Skip to content

Core Language Modules

Sean Trott edited this page May 3, 2016 · 50 revisions

(Language-side modules)

This documentation is intended to describe the function and implementation of the four primary language-side modules of the NLU system. As mentioned in the system overview, each of these "core" modules can be extended for a given domain, to fulfill any new tasks or requirements for an application. Hopefully, the language-side modules will not require too many changes; we foresee the primary deltas being new n-tuple templates for the Specializer, as well as new vocabulary and ontology items for the ECG Grammar.

Core UI-Agent

The Core UI-Agent (file) modulates input/output interactions with the user. The UI-Agent receives text/speech as input, and produces an n-tuple as output, which it sends to a Problem Solver. Like the Core Problem Solver, the UI-Agent subclasses the Core-Agent module (file), declaring a channel name and subscribing to the "ProblemSolver" channel. This is how a line of communication is established between the language and action sides of the system.

Internally, the process of producing an n-tuple from text input consists of several steps:

  1. First, the text is input to the ECG Analyzer. In the current implementation, this runs via Jython on a local server, and the UI-Agent connects to it through a proxy Analyzer.
  2. The ECG Analyzer uses an ECG Grammar to parse the text input, and outputs a syntactic and semantic analysis (SemSpec).
  3. The UI-Agent then feeds the SemSpec to the Core Specializer, which uses n-tuple templates to determine which information from the SemSpec is relevant for a given application domain.

Relevant Methods

output_stream(self, tag, message)

Importantly, the Core UI-Agent interacts with the user with the output_stream method. By default, this simply prints the MESSAGE to the Terminal/Bash window, prefaced by the TAG (e.g. "UI-AGENT"), but system integrators could easily subclass the UI-Agent and define a new mode of user interaction, such as speech or even a GUI.

prompt(self)

This begins a loop wherein the UI-Agent continually prompts the user for input. This includes "control" input, like 'd' (for debug mode, which prints out n-tuples using the output_stream method), and 'q' (which quits the system), but also normal language input, like "John ran into the room", or "Robot1, push the blue box 3 inches north!"

In the case of language input, the UI-Agent calls process_input, and if a valid JSON n-tuple is produced, it sends the n-tuple to the Problem Solver.

process_input(self, msg)

This is the main control method of the UI-Agent. It takes a String as input, which it feeds to the ECG Analyzer. The UI-Agent then passes the resulting SemSpec (or SemSpecs) to the Specializer, to produce an n-tuple, and returns a JSON-encoded version of the n-tuple.

process_clarification(self, tag, msg, ntuple)

This method is called when the Problem Solver requests clarification on an under-specified input, such as "the red box" when there are multiple red boxes. In this case, the UI-Agent prompts the user for more input, using the message sent back from the Problem Solver, e.g.:

> which red box?

The user's response is then parsed, specialized, and integrated back into the original n-tuple, which is then sent back to the Problem Solver.

• • •

SET TASK 1:
Answer these questions from the Core Language Modules page:
(a) Which control input quits the system?
(b) Through what does the UI-Agent connect to the ECG Analyzer?
(c) By default, where does the output_stream method print the message?
SET TASK 2:
List every method named under "Relevant Methods" on the Core Language Modules page.
The material after this point is unrelated to the Core Language Modules page.

MATERIAL:

• • •

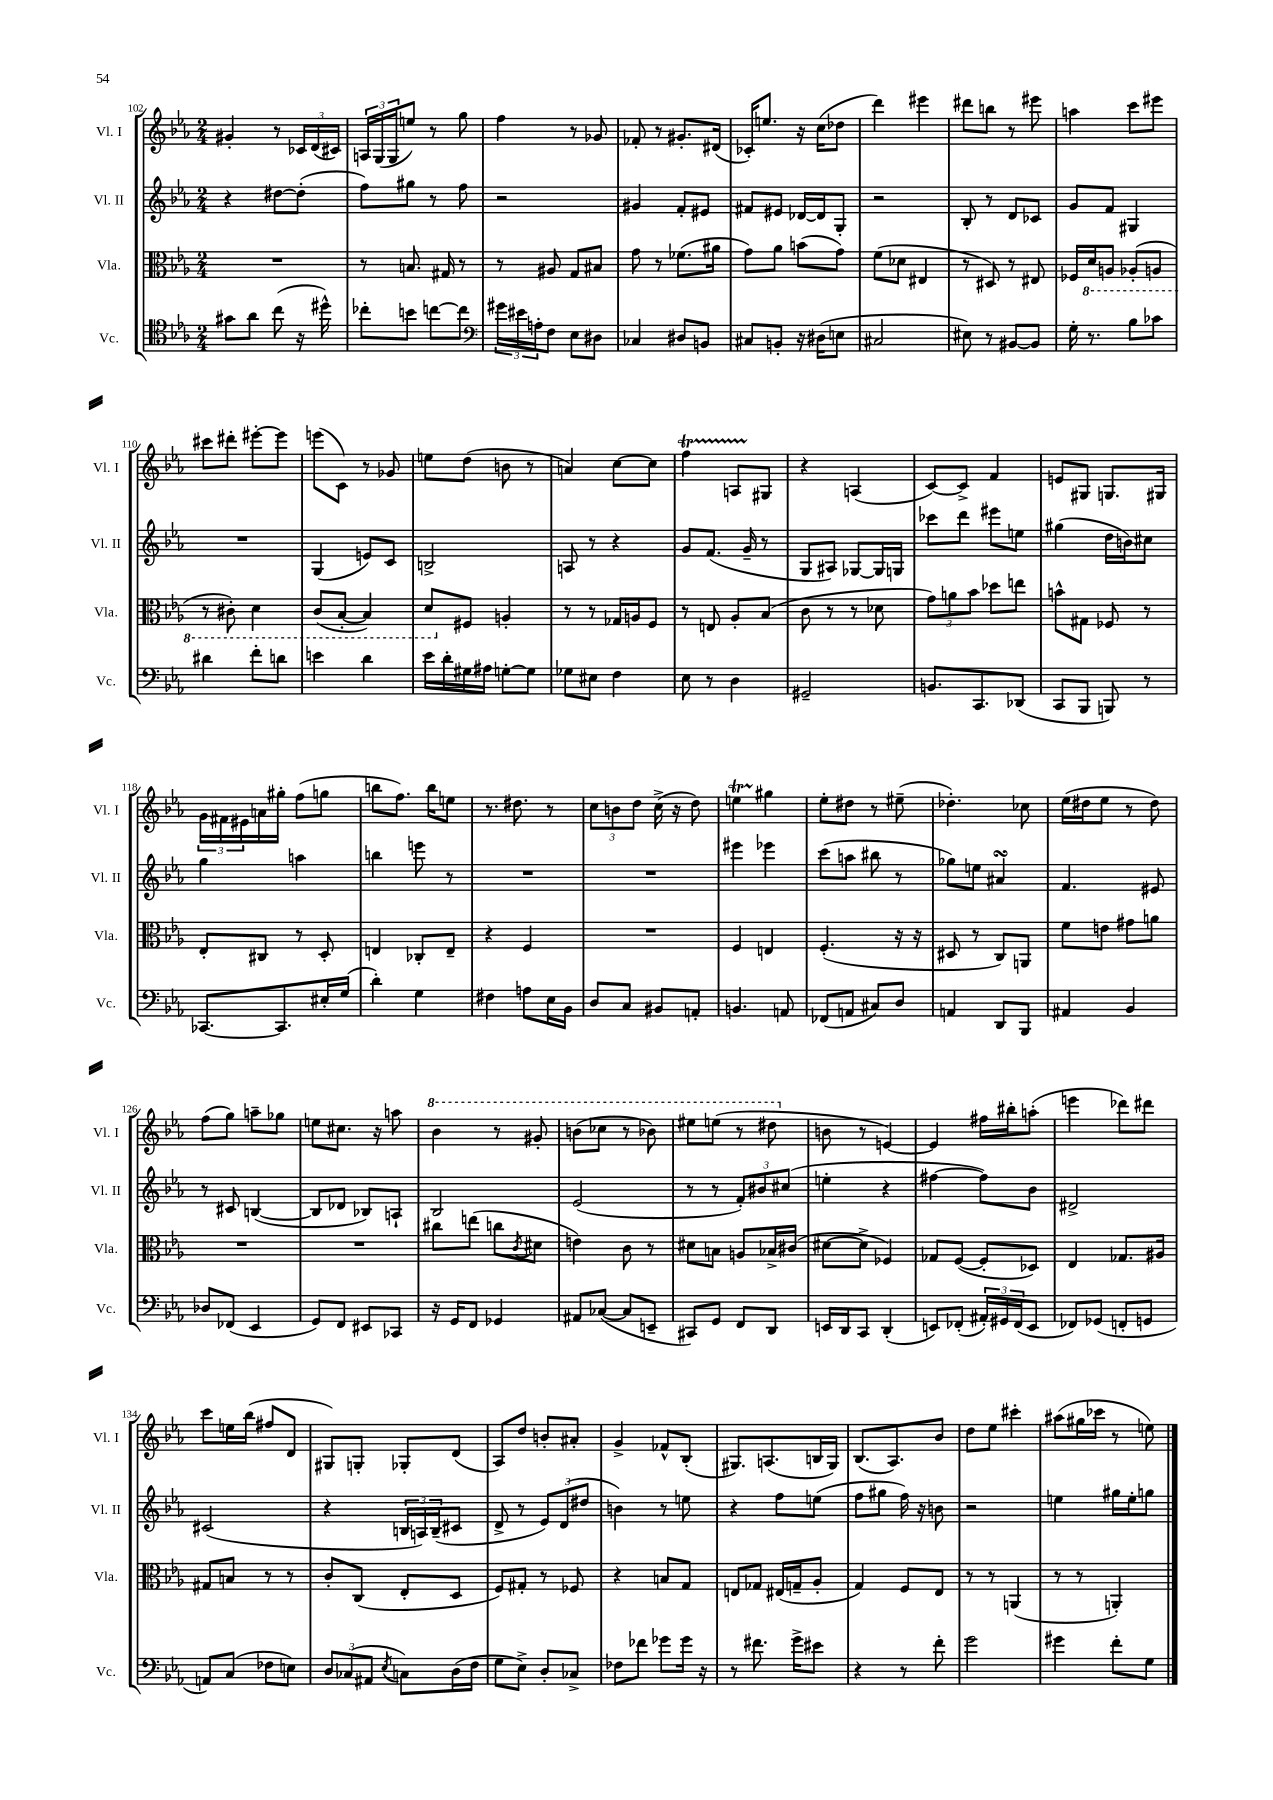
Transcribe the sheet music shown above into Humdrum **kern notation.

• • •

WRITTEN SOLUTION 1:
(a) 'q'
(b) A proxy Analyzer
(c) To the Terminal/Bash window, prefaced by the tag

WRITTEN SOLUTION 2:
output_stream(self, tag, message)
prompt(self)
process_input(self, msg)
process_clarification(self, tag, msg, ntuple)